Extracto de la página -
┄┄┄┄┄┄┄┄┄┄┄┄┄┄┄┄┄┄┄┄
Llegar a Nick Cave a los cuarenta es una buena manera de envejecer. En el instituto los que iban de negro llevaban cintas de The Birthday Party que compraban en exóticos catálogos por correo. Yo no entendía la pasión por esa voz gutural que salía de los desiertos de Tasmania ni aquella explosión noventera cuando amó y dejó a dos musas como PJ. Harvey y Kylie Minogue.
Cave estuvo en Berlín viendo hacia qué lado corría la gente cuando cayó el muro y en Brasil siguiendo el alucinado fantasma del tropicalismo, para acabar trasladándose a Inglaterra, el lugar perfecto para el último de los hijos de Lee Marvin. Allí grabó su mejor material, detuvo a los caballos salvajes y aprovechó su porte tísico para convertirse en icono de elegancia.
┄┄┄┄┄┄┄┄┄┄┄┄┄┄┄┄┄┄┄┄
Datos almacenados -
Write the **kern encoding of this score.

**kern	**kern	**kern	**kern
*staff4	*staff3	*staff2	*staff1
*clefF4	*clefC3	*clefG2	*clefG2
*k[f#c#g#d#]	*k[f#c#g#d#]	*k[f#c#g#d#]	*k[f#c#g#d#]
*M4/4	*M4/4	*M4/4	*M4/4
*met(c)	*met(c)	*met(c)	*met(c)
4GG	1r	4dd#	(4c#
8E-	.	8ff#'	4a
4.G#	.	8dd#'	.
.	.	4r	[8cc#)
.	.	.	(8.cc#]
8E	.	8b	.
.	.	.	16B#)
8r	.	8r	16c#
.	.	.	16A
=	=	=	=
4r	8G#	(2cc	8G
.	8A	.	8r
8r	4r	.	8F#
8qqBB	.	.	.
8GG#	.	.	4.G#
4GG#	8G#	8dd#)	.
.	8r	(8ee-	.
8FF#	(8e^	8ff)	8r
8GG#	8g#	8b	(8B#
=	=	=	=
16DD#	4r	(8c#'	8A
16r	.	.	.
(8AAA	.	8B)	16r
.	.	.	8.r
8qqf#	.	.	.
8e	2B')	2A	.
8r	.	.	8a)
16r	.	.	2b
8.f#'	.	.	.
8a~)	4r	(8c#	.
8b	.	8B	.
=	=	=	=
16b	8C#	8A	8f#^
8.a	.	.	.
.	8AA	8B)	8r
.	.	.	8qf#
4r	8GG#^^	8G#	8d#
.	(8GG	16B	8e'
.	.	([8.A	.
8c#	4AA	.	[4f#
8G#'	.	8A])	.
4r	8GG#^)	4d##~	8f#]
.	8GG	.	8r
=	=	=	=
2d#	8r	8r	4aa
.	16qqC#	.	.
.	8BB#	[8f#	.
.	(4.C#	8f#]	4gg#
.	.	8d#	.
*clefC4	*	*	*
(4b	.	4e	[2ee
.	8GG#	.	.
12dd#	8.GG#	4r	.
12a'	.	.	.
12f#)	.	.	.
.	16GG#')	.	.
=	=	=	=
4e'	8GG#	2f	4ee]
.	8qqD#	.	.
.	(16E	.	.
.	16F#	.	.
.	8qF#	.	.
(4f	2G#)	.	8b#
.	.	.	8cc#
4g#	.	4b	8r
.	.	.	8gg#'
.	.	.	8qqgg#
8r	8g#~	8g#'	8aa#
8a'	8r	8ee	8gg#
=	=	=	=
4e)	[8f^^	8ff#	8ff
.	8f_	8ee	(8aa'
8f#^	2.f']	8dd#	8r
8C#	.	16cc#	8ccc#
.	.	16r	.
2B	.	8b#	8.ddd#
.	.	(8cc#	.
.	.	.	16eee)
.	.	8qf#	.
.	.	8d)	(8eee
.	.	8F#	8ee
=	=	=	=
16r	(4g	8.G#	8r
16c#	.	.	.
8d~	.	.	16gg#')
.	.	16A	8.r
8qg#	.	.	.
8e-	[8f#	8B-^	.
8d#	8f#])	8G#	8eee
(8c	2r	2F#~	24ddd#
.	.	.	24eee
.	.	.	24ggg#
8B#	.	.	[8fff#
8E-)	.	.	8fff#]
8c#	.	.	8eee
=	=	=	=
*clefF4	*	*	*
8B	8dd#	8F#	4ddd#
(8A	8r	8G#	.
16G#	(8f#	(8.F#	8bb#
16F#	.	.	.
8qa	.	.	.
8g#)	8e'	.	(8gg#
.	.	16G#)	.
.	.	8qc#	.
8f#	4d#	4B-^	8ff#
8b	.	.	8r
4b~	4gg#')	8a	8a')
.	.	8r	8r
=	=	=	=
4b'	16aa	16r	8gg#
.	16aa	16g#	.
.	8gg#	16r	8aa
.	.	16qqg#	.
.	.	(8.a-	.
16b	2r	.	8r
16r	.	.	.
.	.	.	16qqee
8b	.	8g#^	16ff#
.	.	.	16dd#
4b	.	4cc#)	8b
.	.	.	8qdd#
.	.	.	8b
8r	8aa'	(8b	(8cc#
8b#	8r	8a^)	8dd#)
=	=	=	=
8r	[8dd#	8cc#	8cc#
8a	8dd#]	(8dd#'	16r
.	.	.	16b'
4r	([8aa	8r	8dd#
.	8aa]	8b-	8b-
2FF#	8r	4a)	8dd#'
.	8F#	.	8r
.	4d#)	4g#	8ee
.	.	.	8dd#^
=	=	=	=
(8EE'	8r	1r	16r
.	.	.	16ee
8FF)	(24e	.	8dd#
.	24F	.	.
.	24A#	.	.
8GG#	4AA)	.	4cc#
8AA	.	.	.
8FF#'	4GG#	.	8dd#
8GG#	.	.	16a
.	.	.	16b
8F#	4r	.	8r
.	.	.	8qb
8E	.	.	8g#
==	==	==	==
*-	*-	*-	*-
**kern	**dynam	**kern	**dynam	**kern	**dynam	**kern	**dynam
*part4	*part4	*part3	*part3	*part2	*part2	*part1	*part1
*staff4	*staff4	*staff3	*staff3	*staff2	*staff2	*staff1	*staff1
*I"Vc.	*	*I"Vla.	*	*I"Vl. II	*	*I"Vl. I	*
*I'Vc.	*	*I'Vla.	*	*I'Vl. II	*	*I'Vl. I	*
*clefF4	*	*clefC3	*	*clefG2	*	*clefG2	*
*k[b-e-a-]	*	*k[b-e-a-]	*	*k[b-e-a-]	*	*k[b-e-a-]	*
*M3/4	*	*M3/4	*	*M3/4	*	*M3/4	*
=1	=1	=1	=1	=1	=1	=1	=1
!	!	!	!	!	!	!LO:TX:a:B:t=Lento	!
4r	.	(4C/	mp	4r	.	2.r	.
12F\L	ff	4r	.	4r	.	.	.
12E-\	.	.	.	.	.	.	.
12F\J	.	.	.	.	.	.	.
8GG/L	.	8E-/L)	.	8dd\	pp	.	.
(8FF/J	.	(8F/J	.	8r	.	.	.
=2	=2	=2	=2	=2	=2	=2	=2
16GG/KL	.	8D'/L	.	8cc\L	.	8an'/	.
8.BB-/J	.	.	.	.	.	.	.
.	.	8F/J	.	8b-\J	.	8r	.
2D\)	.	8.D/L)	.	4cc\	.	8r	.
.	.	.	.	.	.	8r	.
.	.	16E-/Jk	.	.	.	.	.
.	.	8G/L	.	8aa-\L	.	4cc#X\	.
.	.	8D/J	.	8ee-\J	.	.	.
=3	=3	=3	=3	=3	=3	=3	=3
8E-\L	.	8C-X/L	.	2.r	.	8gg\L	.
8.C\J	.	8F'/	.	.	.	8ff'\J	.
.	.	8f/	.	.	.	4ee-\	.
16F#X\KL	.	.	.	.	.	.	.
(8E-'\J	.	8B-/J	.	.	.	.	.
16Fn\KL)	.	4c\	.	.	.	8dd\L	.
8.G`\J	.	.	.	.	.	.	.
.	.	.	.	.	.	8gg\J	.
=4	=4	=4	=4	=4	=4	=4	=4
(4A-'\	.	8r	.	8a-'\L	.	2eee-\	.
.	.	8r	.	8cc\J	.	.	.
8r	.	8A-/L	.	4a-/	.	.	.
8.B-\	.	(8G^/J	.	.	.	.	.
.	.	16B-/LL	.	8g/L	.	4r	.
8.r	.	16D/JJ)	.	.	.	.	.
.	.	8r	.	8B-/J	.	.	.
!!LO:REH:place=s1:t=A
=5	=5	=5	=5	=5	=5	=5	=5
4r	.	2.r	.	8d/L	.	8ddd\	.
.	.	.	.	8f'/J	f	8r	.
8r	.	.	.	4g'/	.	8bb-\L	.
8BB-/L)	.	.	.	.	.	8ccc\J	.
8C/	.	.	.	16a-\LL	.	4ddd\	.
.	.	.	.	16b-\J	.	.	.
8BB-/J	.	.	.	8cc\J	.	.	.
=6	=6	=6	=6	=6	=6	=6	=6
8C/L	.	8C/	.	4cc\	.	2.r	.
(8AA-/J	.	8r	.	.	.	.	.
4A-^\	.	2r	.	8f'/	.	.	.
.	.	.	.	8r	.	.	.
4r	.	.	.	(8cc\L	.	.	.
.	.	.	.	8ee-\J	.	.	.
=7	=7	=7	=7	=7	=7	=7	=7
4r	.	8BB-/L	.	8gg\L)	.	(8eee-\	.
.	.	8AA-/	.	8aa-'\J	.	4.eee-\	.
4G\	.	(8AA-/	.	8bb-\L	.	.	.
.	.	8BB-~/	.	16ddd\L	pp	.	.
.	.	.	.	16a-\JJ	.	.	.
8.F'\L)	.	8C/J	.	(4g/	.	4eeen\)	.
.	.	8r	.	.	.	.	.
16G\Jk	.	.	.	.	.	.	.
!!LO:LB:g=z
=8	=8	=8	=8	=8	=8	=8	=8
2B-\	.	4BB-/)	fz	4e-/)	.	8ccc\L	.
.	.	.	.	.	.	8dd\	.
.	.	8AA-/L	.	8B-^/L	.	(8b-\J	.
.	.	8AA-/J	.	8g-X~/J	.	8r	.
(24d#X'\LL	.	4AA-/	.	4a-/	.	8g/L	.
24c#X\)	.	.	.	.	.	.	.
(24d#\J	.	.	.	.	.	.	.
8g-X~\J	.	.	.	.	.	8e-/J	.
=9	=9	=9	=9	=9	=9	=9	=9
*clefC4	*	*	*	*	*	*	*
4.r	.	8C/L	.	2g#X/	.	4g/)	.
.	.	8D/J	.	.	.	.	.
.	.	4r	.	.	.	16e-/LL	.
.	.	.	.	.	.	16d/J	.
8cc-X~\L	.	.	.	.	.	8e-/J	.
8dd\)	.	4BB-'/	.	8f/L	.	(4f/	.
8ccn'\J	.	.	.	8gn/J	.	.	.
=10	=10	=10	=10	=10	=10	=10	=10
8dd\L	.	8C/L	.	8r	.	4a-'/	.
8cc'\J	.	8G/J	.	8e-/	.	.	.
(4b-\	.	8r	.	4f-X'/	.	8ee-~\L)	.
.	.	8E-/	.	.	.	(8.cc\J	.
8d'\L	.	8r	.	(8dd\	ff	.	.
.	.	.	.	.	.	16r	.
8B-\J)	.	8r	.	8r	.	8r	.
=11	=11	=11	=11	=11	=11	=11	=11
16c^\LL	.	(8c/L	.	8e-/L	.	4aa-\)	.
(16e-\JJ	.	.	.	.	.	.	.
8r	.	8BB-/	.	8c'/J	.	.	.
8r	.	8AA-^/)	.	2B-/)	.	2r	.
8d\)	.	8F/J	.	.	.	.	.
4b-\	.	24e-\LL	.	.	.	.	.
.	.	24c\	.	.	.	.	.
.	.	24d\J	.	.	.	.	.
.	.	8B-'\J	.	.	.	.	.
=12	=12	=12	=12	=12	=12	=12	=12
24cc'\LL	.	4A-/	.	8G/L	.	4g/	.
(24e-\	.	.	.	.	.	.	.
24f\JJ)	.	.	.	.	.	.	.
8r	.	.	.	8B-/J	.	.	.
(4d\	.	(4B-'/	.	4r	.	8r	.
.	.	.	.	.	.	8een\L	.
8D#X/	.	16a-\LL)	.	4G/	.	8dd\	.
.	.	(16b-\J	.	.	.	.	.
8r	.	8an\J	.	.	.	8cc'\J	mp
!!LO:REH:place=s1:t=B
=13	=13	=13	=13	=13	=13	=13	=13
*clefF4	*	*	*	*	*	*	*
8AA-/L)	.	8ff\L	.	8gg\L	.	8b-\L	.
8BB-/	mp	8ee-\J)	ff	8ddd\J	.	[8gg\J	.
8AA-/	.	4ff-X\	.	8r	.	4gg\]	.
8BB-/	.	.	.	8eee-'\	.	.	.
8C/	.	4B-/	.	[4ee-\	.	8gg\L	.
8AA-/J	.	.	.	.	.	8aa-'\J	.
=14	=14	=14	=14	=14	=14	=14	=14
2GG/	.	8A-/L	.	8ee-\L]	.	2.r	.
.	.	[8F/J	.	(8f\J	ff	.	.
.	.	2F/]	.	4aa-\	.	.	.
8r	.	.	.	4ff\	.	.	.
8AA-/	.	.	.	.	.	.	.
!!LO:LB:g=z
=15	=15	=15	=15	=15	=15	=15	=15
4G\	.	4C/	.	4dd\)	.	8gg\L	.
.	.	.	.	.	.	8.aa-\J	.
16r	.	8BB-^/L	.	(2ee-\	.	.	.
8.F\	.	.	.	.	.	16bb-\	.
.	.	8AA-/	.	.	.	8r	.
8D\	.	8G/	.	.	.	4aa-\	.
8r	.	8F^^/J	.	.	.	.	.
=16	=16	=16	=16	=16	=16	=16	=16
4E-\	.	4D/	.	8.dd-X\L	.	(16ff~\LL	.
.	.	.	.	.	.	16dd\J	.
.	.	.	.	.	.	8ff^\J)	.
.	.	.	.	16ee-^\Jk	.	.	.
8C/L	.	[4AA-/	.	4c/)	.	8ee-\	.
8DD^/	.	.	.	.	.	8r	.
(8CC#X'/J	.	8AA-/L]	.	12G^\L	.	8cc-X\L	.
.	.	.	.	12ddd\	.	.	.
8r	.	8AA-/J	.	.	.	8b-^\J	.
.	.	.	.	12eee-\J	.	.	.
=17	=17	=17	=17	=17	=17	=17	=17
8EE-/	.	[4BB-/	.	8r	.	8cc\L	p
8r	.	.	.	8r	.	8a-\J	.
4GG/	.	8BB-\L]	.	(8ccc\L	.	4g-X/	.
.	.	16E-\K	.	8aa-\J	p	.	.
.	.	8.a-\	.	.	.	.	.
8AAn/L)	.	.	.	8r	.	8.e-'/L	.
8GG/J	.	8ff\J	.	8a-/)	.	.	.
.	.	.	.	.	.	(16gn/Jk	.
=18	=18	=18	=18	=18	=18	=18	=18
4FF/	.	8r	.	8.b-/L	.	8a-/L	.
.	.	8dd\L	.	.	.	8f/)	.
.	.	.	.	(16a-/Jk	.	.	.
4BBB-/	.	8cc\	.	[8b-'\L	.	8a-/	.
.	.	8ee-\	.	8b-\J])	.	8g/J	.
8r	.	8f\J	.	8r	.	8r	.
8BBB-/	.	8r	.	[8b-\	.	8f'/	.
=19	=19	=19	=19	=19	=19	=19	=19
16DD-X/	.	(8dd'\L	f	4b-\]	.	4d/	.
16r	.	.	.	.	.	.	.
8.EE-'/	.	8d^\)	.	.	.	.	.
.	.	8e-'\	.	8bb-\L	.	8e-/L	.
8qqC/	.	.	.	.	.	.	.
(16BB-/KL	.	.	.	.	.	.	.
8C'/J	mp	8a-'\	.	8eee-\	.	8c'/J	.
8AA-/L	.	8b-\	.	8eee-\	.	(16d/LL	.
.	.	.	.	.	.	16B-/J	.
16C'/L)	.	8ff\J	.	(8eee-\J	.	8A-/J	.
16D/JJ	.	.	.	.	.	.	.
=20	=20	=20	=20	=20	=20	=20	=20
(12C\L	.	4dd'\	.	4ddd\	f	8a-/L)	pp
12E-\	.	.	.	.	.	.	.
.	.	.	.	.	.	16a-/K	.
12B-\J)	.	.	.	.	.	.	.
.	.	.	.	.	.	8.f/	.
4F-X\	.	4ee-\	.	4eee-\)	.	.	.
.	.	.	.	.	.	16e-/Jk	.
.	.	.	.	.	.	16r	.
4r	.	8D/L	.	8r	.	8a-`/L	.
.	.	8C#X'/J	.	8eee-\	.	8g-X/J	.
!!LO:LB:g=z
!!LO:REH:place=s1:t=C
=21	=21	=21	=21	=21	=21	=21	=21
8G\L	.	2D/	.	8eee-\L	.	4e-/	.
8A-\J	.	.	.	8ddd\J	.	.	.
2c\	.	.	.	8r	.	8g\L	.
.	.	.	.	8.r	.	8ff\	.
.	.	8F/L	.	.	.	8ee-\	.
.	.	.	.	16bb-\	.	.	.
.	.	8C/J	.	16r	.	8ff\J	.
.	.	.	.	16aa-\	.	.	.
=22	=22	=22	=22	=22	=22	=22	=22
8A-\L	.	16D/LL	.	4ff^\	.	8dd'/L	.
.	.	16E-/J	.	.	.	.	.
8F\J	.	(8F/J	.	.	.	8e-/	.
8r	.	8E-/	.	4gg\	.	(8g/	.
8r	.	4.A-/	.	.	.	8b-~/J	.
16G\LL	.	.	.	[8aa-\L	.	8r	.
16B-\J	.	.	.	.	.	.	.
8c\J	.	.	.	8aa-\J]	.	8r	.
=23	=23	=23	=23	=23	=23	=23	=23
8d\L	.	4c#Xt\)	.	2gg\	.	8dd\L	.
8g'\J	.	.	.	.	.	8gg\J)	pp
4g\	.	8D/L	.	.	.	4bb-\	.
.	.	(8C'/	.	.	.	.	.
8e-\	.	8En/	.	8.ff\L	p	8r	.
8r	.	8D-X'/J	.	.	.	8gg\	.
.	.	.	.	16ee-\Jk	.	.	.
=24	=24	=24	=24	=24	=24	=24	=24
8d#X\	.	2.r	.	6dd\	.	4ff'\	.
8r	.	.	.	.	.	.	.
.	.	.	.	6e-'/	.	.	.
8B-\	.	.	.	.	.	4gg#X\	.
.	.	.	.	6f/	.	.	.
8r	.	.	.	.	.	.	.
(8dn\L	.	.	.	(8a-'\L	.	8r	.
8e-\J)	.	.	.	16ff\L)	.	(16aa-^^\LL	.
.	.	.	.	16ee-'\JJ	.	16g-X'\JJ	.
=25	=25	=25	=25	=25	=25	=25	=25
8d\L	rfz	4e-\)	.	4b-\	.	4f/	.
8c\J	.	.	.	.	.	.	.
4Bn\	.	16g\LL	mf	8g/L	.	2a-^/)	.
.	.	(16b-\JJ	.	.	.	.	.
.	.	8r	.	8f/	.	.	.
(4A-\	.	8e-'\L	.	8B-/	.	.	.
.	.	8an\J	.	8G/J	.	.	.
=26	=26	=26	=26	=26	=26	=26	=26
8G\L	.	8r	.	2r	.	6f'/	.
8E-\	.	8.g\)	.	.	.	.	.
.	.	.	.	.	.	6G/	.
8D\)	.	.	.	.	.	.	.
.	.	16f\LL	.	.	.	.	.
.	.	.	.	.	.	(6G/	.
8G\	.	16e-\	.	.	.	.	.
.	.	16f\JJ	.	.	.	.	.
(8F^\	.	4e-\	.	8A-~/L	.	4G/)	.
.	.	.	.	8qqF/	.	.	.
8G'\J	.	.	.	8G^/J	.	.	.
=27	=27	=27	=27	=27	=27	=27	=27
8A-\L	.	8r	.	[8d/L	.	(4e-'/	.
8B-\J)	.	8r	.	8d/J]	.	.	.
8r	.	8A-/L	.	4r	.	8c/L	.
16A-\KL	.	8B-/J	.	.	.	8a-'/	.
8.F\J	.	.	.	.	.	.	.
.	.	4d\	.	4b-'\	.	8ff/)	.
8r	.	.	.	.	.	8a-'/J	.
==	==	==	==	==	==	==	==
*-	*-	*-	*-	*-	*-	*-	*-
┄┄┄┄┄┄┄┄┄┄┄┄┄┄┄┄┄┄┄┄
Sobre la tarea - Reproduce sin alteraciones el fragmento del texto sobre Nick Cave que empieza en "Llegar a Nick" y termina en "y Kylie Minogue.".

Resultado de la tarea -
Llegar a Nick Cave a los cuarenta es una buena manera de envejecer. En el instituto los que iban de negro llevaban cintas de The Birthday Party que compraban en exóticos catálogos por correo. Yo no entendía la pasión por esa voz gutural que salía de los desiertos de Tasmania ni aquella explosión noventera cuando amó y dejó a dos musas como PJ. Harvey y Kylie Minogue.